I figured i would give crosshatching a shot, since it seems to be semi-important. A lot of games with a non-photo-real art style use this to varying degrees but it is often done directly on the texture. This means that it will not actually react to the light at all. This paper presented a technique that is reactive to light, by using varying amounts of hatching and blending between them.For simplicity’s sake i only used 3 textures instead of 6, since i hatching on light areas is confusing. Instead I just use a pure white for the brightest 2 areas and begin hatching in the midtones using the heaviest hatching on the darkest 2 areas, where its hard to notice the difference. This allows me to cram everything into the RGB channels of a single texture before splitting them out and recombining them in the shader. I used the blending technique found here to calculate the hatching level.

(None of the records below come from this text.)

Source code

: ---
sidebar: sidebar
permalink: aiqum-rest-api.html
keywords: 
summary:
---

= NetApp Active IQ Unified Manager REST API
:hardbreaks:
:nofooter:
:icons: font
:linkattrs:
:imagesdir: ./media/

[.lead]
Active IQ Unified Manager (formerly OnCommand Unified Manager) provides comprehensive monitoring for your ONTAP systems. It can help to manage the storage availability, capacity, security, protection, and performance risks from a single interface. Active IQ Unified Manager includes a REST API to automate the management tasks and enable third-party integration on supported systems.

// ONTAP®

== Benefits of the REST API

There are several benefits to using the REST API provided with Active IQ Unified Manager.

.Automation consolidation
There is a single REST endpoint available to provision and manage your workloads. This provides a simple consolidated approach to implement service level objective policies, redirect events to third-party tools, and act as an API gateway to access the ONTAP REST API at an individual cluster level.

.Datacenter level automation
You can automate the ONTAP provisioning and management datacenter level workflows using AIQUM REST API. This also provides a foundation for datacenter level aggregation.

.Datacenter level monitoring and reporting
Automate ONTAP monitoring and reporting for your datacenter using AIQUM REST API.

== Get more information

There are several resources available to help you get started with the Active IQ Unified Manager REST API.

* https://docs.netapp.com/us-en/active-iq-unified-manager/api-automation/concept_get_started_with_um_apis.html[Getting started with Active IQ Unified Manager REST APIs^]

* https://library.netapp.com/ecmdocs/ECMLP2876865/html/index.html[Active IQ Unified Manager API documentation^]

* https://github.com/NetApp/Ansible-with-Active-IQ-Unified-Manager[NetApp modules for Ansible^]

It also includes a offset and intensity modifier to let you control the shadow level where hatching starts and the intensity of the hatching respectively. Here it is pushed back into only the deepest shadows with the original hatching texture and an alternate I made (I found you could use it for more types of tone mapping than hatching). I like this because i think it helps the shapes in the deeper shadows read a bit better.
I did have to rip out multiple lights from the shader to keep it the same between Maya and Unity, as there is no way to make this work that i know of with multiple lights in Unity. I may try some fakery later to get them back, but i wasn’t totally happy with them anyway – Ramped lighting doesn’t seem to blend additively very well, but that may just be my ramps.

Maya CGFX File:

crosshatch.cgfx
File Size: 11 kb
File Type: cgfx

Download File


Unity SHADER File:

crosshatch.shader
File Size: 11 kb
File Type: shader

Download File


3 Responses

  1. Hello, you seem really talented. I experimented a bit with your shader and found one thing that i did not get (not really informed about shaders) the materials dont recieve or cast shadow when using this shader code 🙂

    1. Yes that’s true. The shaders posted are leave out several things like cast/receiving shadows for simplification. I didn’t want to confuse the subject of a particular shader by including a bunch of code relating to other things. I should probably do an example in the future tho.